Aux obsèques du "Comandante Hugo Chavez", Michel J. Martelly présente les condoléances du Peuple haïtien à Nicolas Maduro

Brièvement été président de l’Assemblée nationale (2005-2006), il a été ministre des Affaires étrangères entre 2006 et 2012, puis vice-président depuis octobre 2012. «Regardez où va Nicolas, le chauffeur de bus Nicolas. Il était chauffeur de bus, et comme ils se sont moqués de lui!», s’était exclamé Hugo Chavez en le nommant vice-président.

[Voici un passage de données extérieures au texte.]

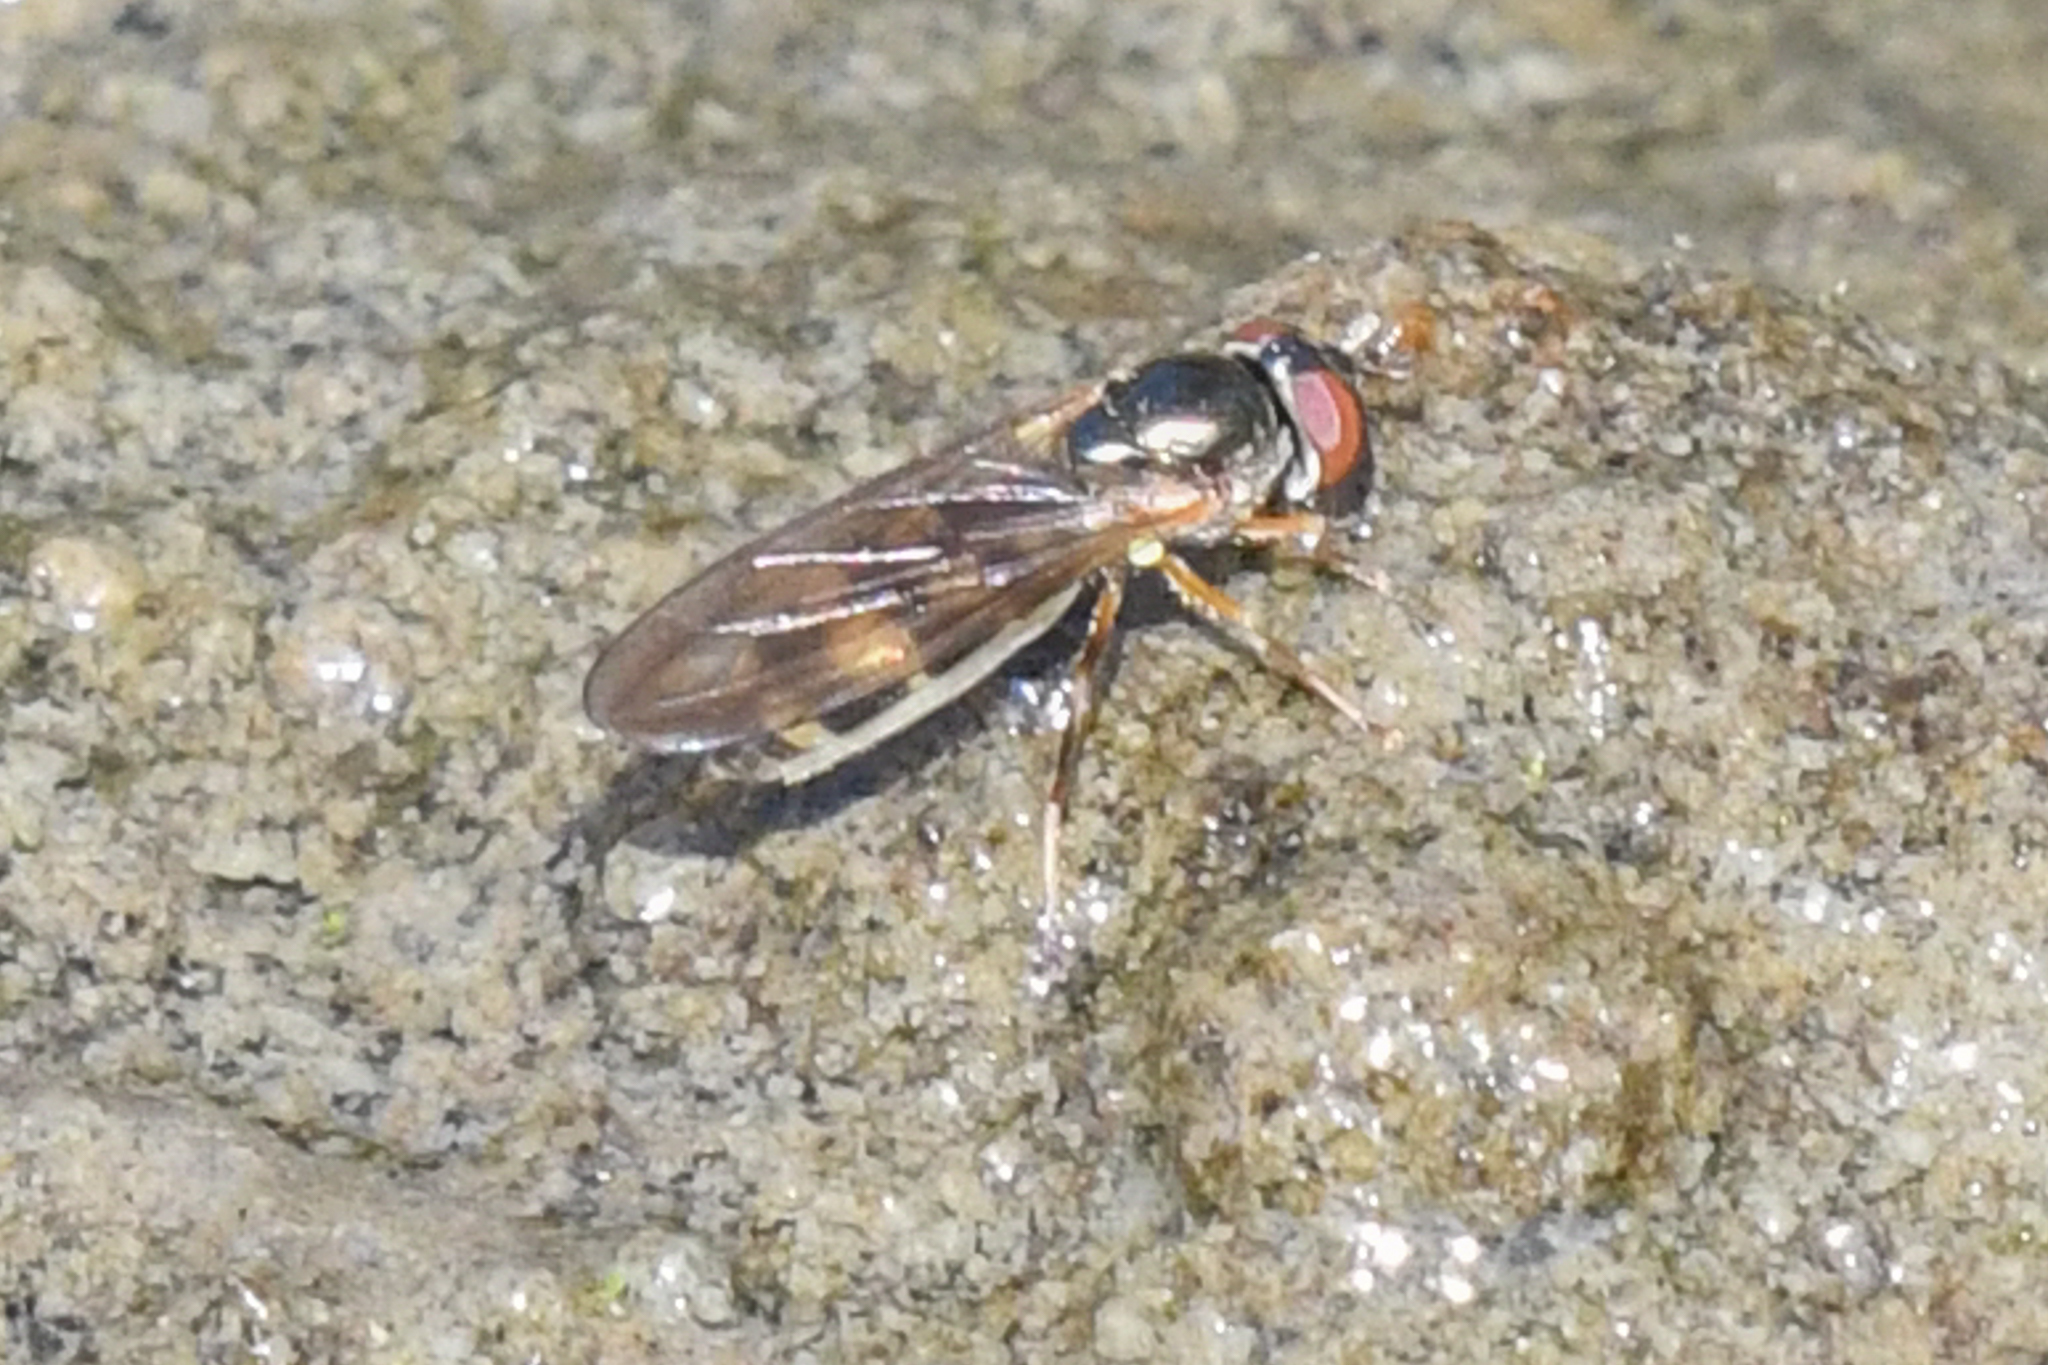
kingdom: Animalia
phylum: Arthropoda
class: Insecta
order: Diptera
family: Syrphidae
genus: Melanostoma
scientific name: Melanostoma mellina
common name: Hover fly
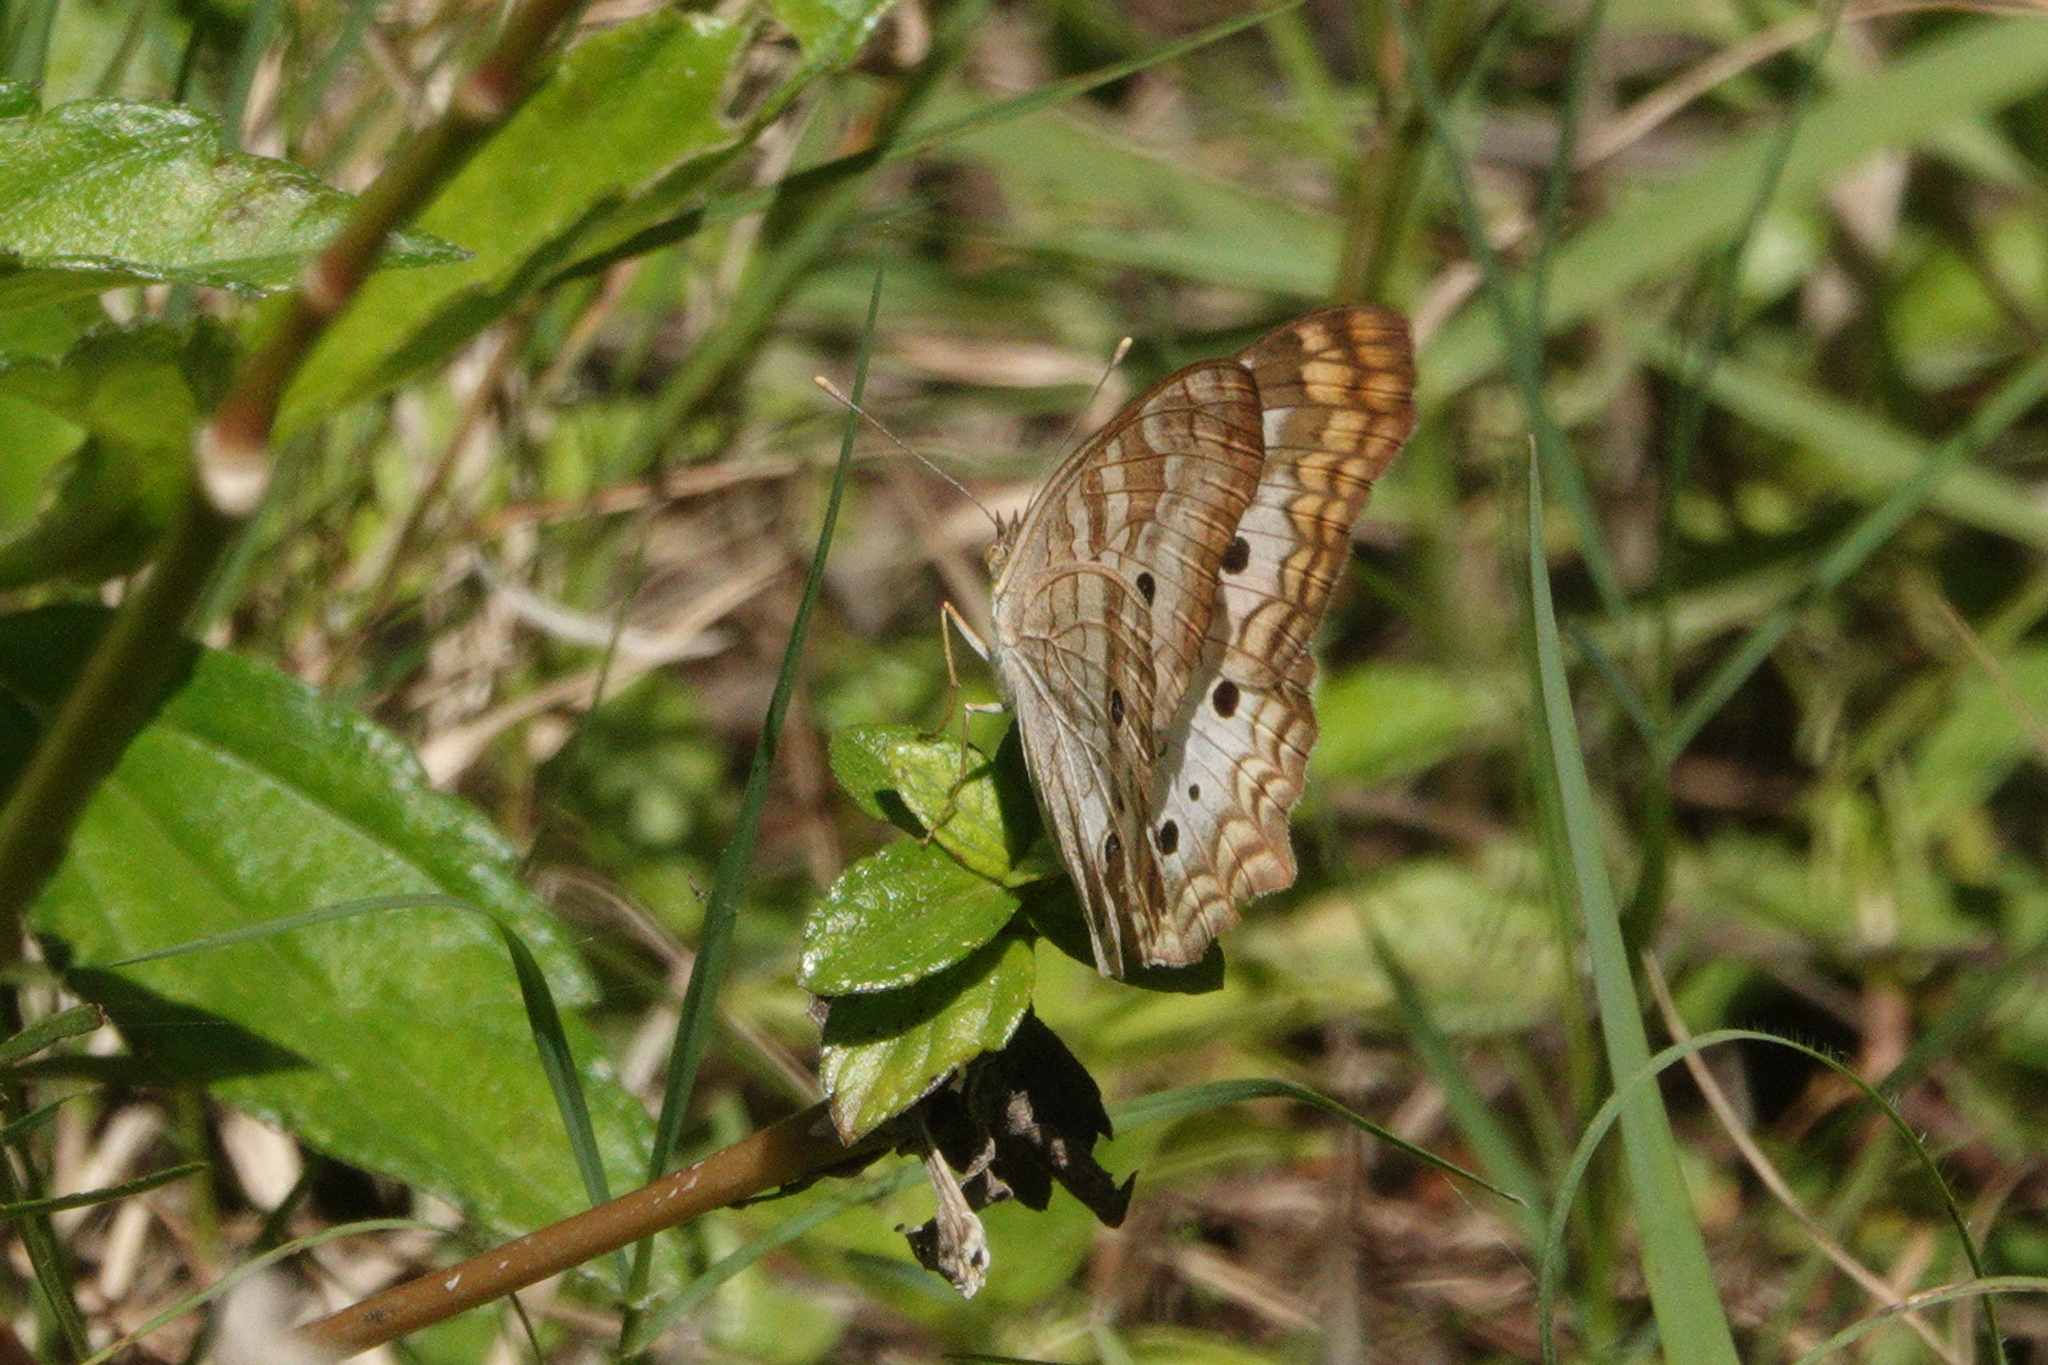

Un chaviste fidèle qui s’est durci à l’usage du pouvoir

Son nom avait été cité avec de plus en plus d’insistance à l’heure des pronostics sur le nom du successeur du président malade. Et dès le début des allers-retours médicaux de Hugo Chavez à Cuba, il avait été l’un de ses visiteurs les plus assidus. Sans surprise donc, avant de s’envoler pour pour une nouvelle opération, Hugo Chavez avait ainsi demandé début décembre aux Vénézuéliens de faire de Nicolas Maduro leur président si lui-même devait quitter le pouvoir, assurant qu’il était «un révolutionnaire à part entière» ainsi qu’«un homme plein d’expérience malgré sa jeunesse». «C’est l’un des jeunes dirigeants ayant les meilleures capacités» pour diriger le pays «avec sa main ferme, avec sa vision, avec son coeur d’homme du peuple, avec son talent avec les gens (…), avec la reconnaissance internationale qu’il s’est acquise», avait ajouté le président.

La haute silhouette de ce membre de l’aile modérée du chavisme est également devenue familière dans les rendez-vous internationaux depuis qu’il a remplacé à plusieurs reprises un Hugo Chavez affaibli lors de grands sommets. Des analystes soulignent également son ton conciliant et sa grande capacité à négocier ainsi qu’à naviguer parmi les différentes tendances du chavisme. Mais depuis qu’il exerce de fait le pouvoir, en l’absence prolongée du président Chavez, il a durci le ton à l’égard de l’opposition, notamment de son principal représentant, le gouverneur Henrique Capriles, qualifié de «prince de la bourgeoisie parasite». A l’instar de son mentor, il multiplie également les apparitions publiques et les discours fleuve. Et c’est au bord des larmes qu’il a annoncé son décès mardi après-midi.«Il est évident que Maduro veut consolider son pouvoir». Il a adopté «une stratégie de radicalisation et d’intimidation visant des rivaux internes et externes», estime l’analyste politique Luis Vicente Leon.Pour le politologue et professeur d’Université Ricardo Sucre, «c’est (en outre) le choix des (dirigeants cubains Fidel et Raul) Castro», très proches de Hugo Chavez.L’historienne Margarita Lopez Maya souligne pour sa part «la fidélité» du «meilleur porte-parole» international du gouvernement Chavez, dont il a parfaitement adopté la rhétorique «anti-impérialiste» et le soutien à des régimes controversés, comme en Iran, en Libye ou en Syrie.